Türkiye Cumhuriyeti’nin âli menfaatleri uğruna her vasatta temel ve ortak değerler etrafında el ele tutuşmaya, elimi uzatmaya varım ve hazırım. Ancak bu elin yanlış yorumlanmasını açılan kollarımın gülümseyen yüzünün ihanet saklanacağı kispet olarak teviline asla affetmem.

Hem siyaset hem terör aynı kalıba giremez, aynı bedene sığamaz, aynı ağıza sığınamaz: Ya siyaset ya terör ya siyaset ya silah arası ortası şurası burası yoktur.

Kürt kökenli kardeşlerimin bölücü terör örgütüyle hiçbir benzerliği irtibatı yoktur. Bu hususta DEM Parti'nin aklını başına alması, uzattığım eli sabote etmek amacıyla tahrip ortamını kamçılamaktan uzak durması herkesin hayrınadır. Kaldı ki Kürt kökenli kardeşlerin oyunu görmüştür.

13 Ekim Pazar günü Diyarbakır Yenişehir İstasyon Meydanı’nda düzenlenmek istenen kanunsuz ve korsan miting katılımının çok az olması buna rağmen marjinal bir grubun terör örgütü propagandası yaparak ülke ortamını germe teşebbüsleri hamdolsun ters tepmiştir.

Türk -Kürt kardeştir, araya giren bozgunculuğa heveslenen kim varsa kanser hücresidir kahrolmaya mahkumdur.
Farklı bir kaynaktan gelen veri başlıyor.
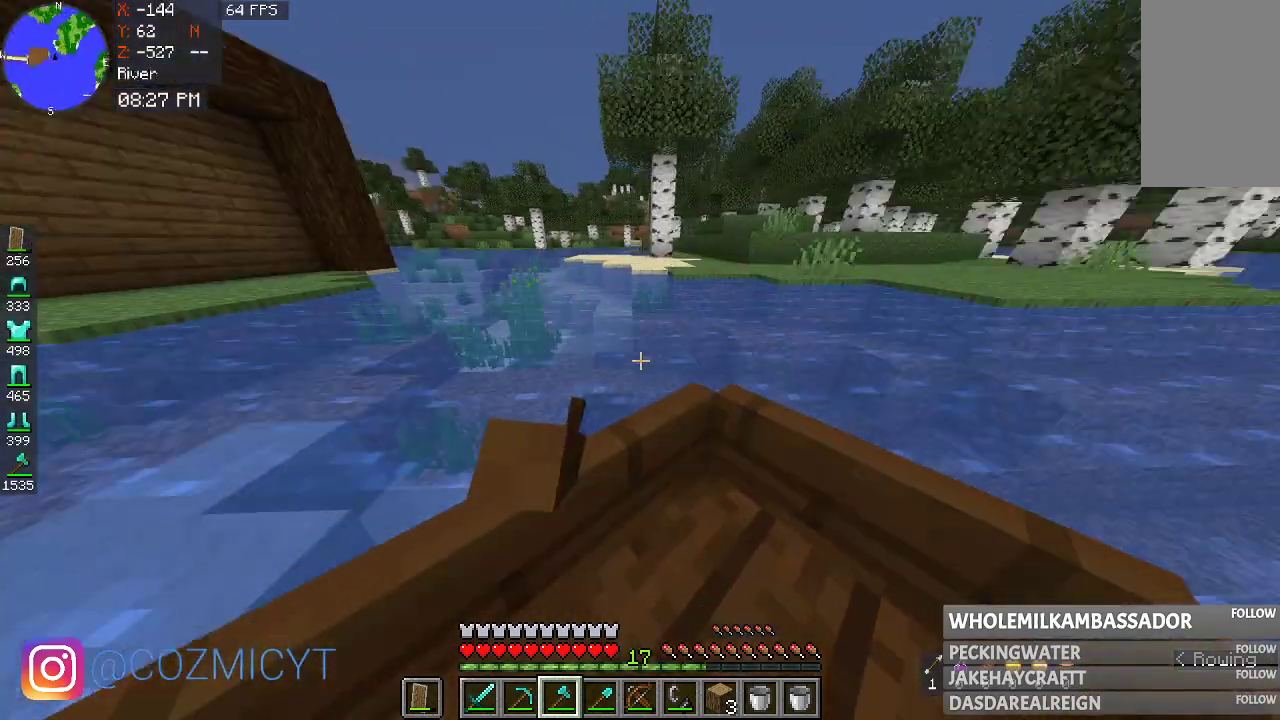
{"keys": [], "mouse": [], "events": [[233, "a", "up"]]}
DEM Parti’nin iradesini İmralı’ya rehin bırakması siyasetin doğası ve ahlakıyla bağdaşmayan, hür ve bağımsız siyaset yapısıyla uyuşmayan ilkelliktir. Türkiye’ye getirilirken her türlü hizmete hazırım diyen terörist başı buyursun terörün bittiğini, örgütünün tasfiye edileceğini tek taraflı ilan etsin. Ama devletin terörle masaya oturmasını hiç kimse hiçbir şart altında beklemesin, aklından dahi geçirmesin. Hodri meydan.

Uzattığım el hesapsız bir eldir, uzattığım el samimi ve iyi niyetli bir eldir, uzattığım el Türkiye’de birleşelim Türk milletinde kenetlenelim tebliğidir. Günlerdir uzattığım elden farklı sonuçlar çıkartıp uyduruk yorum yapanlar yanılgının pençesine düşmüşlerdir. Elimi vatan millet ve devlet için uzattığımı, dışarıda sert rüzgarlar eserken içimizde barış sever ve hoş görülü bir havanın kati suretle hakim olmasını gönülden istediğimi herkesin bilmesinde yarar olacaktır. Biz elimizi bir süreç için değil kardeşlik ve kaderdaşlık için uzatırız.

Bu topraklara vatanım diyen herkese kucağımız açıktır, bu bayrak bu ülke benim diyen herkese kapımız açıktır. Gelin bir olalım.